Re: Releasing a Language Detection Model

Joern Kottmann Tue, 11 Jul 2017 06:44:26 -0700

1) This already included today by default in the model, it is possible
to also place more data in it e.g. a file which contains eval results,
a LICENSE and NOTICE file, etc


2) I would take a "best effort" approach and only publish one model
per task and data set, if there are not really good reasons to publish
multiple. In case of langdetect the perceptron and maxent models
perform almost identical, so no need to publish both. Probably we
should pick the perceptron model because it is slightly faster. And if
a user disagrees with us - that is totally fine - he can always train
himself with his personal preferences.

All the knowledge on how to train a model should be accessible via
git, and then it is just a matter of running the right command to
start it.

Jörn

On Tue, Jul 11, 2017 at 3:35 PM, Suneel Marthi <[email protected]> wrote:
> ...one last point before wrapping up this discussion.  Is it possible to
> that u could have more than one lang detect model but trained with
> different algorithms - like say 'MaxEnt', 'Naive Bayes', ' Perceptron'
>
> Questions:
>
> 1.   Do we just publish one model trained on a specific algorithm, if so
> the metadata would have the algorithm information ?
>
> 2.  Do we publish multiple models for the same task, each trained on
> different algorithms ?
>
>
>
> On Tue, Jul 11, 2017 at 9:30 AM, Joern Kottmann <[email protected]> wrote:
>
>> Hello,
>>
>> right, very good point, I also think that it is very important to load
>> a model in one from the classpath.
>>
>> I propose we have the following setup:
>> - One jar contains one or multiple model packages (thats the zip container)
>> - A model name itself should be kind of unique  e.g. eng-ud-token.bin
>> - A user loads the model via: new
>> SentenceModel(getClass().getResource("eng-ud-sent.bin")) <- the stream
>> gets then closed properly
>>
>>
>> Lets take away three things from this discussion:
>> 1) Store the data in a place where the community can access it
>> 2) Offer models on our download page similar as it is done today on
>> the SourceForge page
>> 3) Release models packed inside a jar file via maven central
>>
>> Jörn
>>
>>
>>
>>
>>
>>
>>
>> On Tue, Jul 11, 2017 at 3:00 PM, Aliaksandr Autayeu
>> <[email protected]> wrote:
>> > To clarify on models and jars.
>> >
>> > Putting model inside jar might not be a good idea. I mean here things
>> like
>> > bla-bla.jar/en-sent.bin. Our models are already zipped, so they are
>> "jars"
>> > already in a sense. We're good. However, current packaging and metadata
>> > might not be very classpath friendly.
>> >
>> > The use case I have in mind is being able to add needed models as
>> > dependencies and load them by writing a line of code. For this case
>> having
>> > all models in a root with the same name might not be very convenient.

» **Task to complete**
In the model-release discussion, update everything from "Joern Kottmann Tue, 11" down to "his personal preferences." so that "corpus" appears in place of "data set".

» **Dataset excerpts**
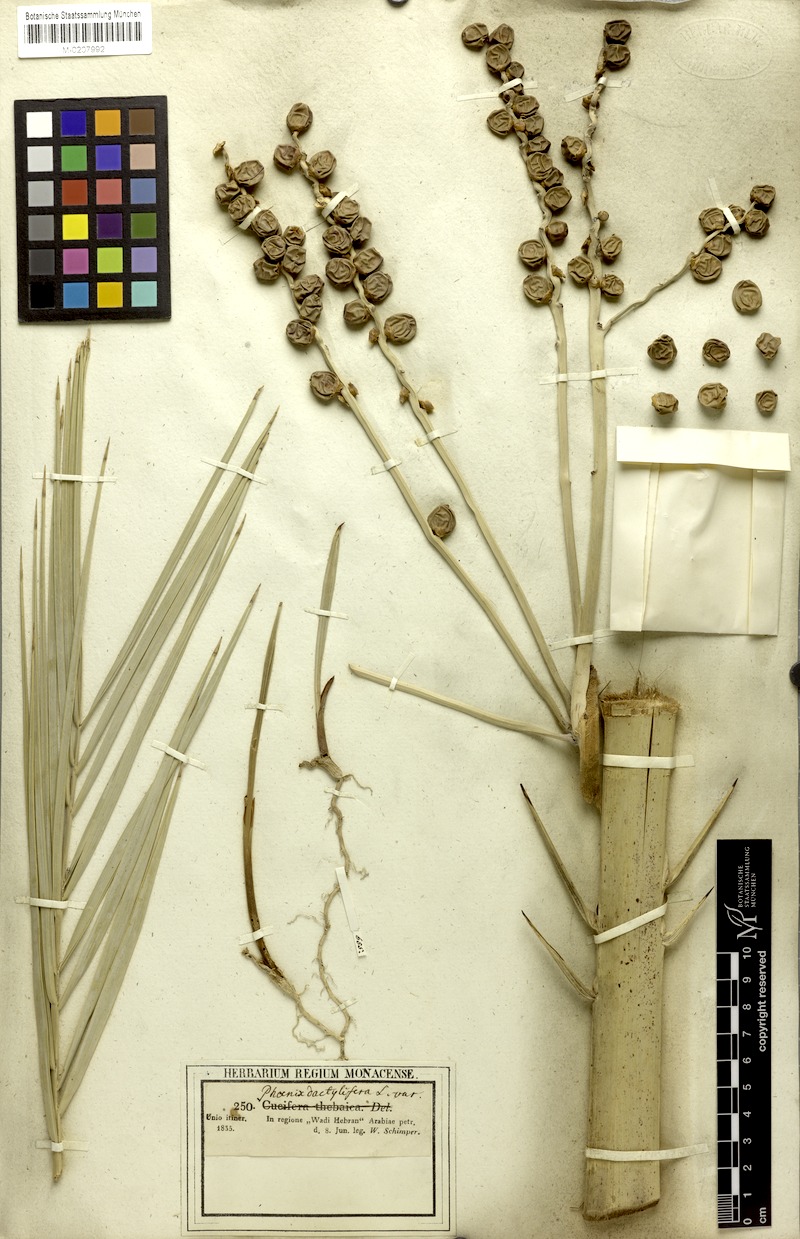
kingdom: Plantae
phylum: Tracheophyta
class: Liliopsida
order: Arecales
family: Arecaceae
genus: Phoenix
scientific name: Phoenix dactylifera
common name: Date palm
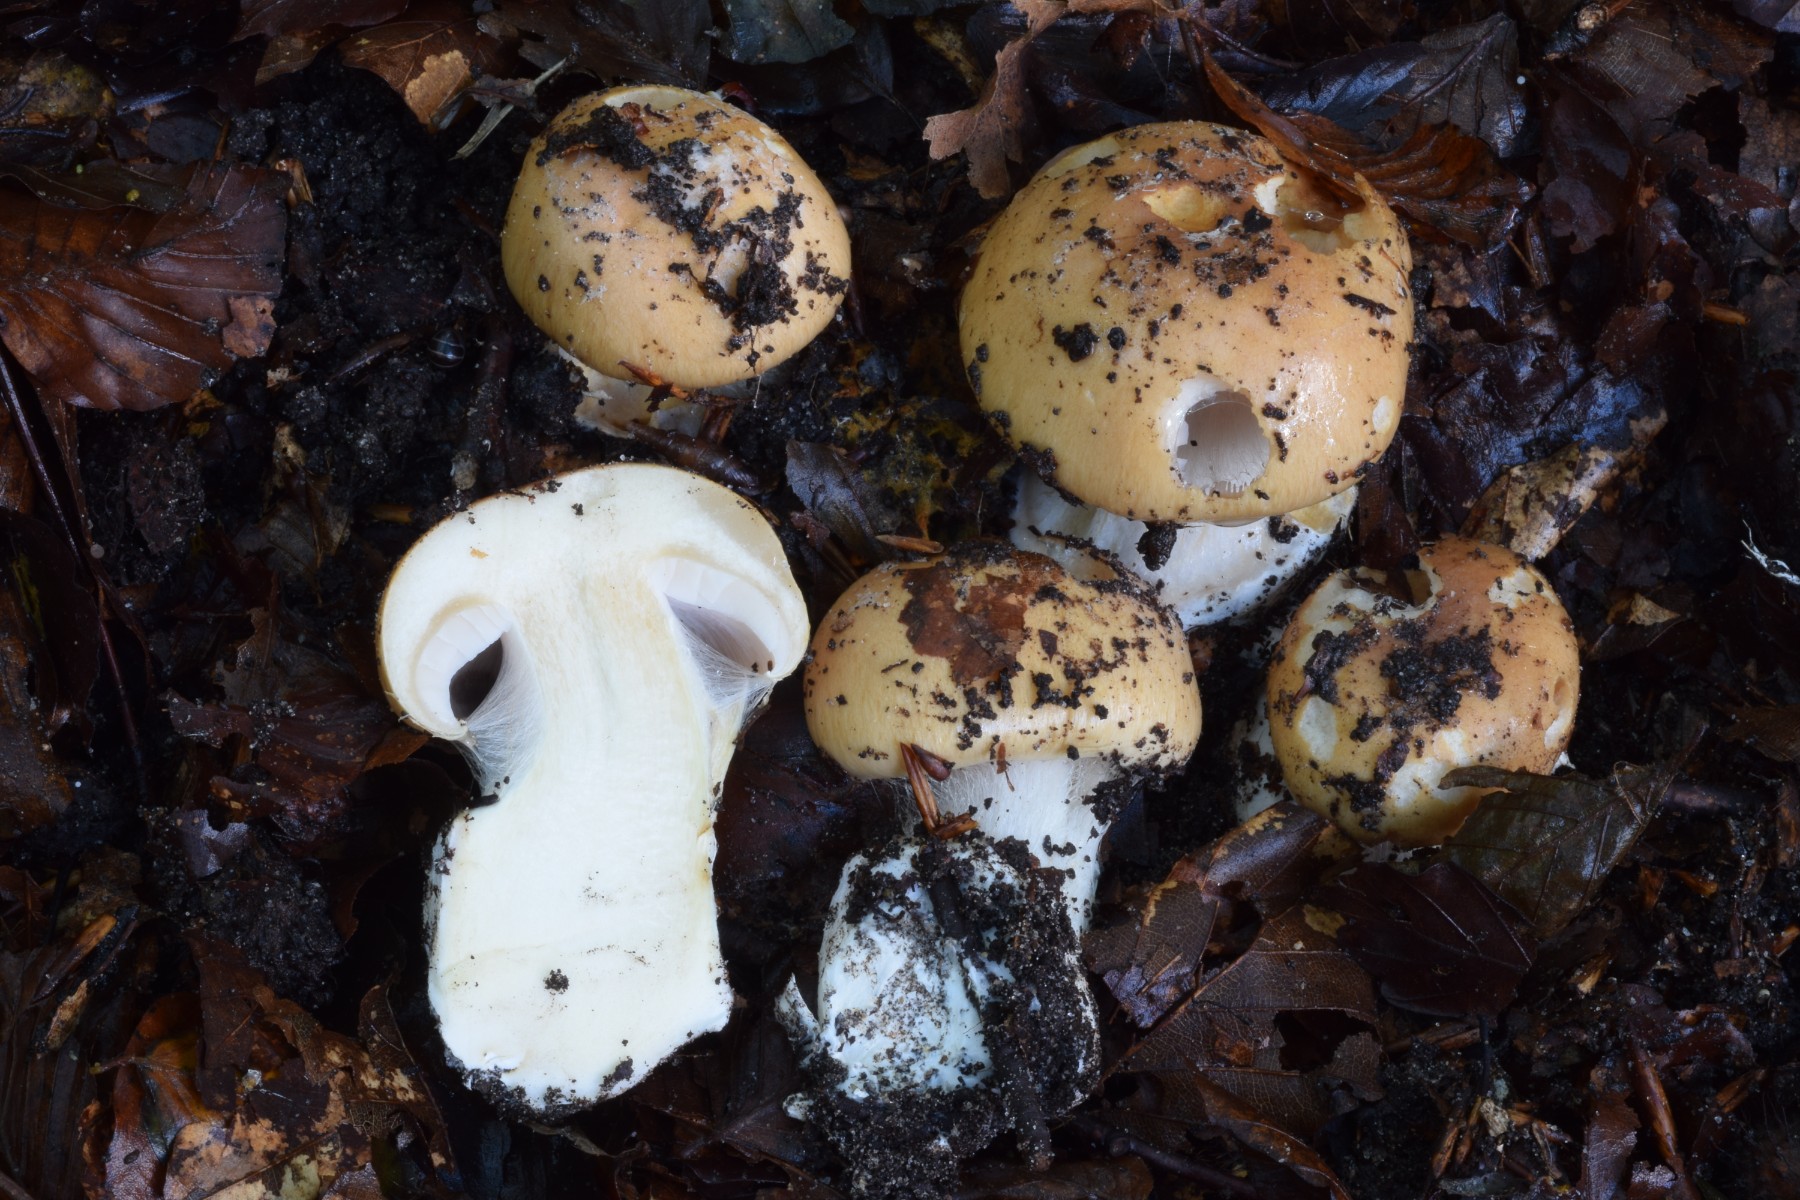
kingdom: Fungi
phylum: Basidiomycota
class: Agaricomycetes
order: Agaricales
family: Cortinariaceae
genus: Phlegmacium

» **Response to this exercise**
Joern Kottmann Tue, 11 Jul 2017 06:44:26 -0700

1) This already included today by default in the model, it is possible
to also place more data in it e.g. a file which contains eval results,
a LICENSE and NOTICE file, etc


2) I would take a "best effort" approach and only publish one model
per task and corpus, if there are not really good reasons to publish
multiple. In case of langdetect the perceptron and maxent models
perform almost identical, so no need to publish both. Probably we
should pick the perceptron model because it is slightly faster. And if
a user disagrees with us - that is totally fine - he can always train
himself with his personal preferences.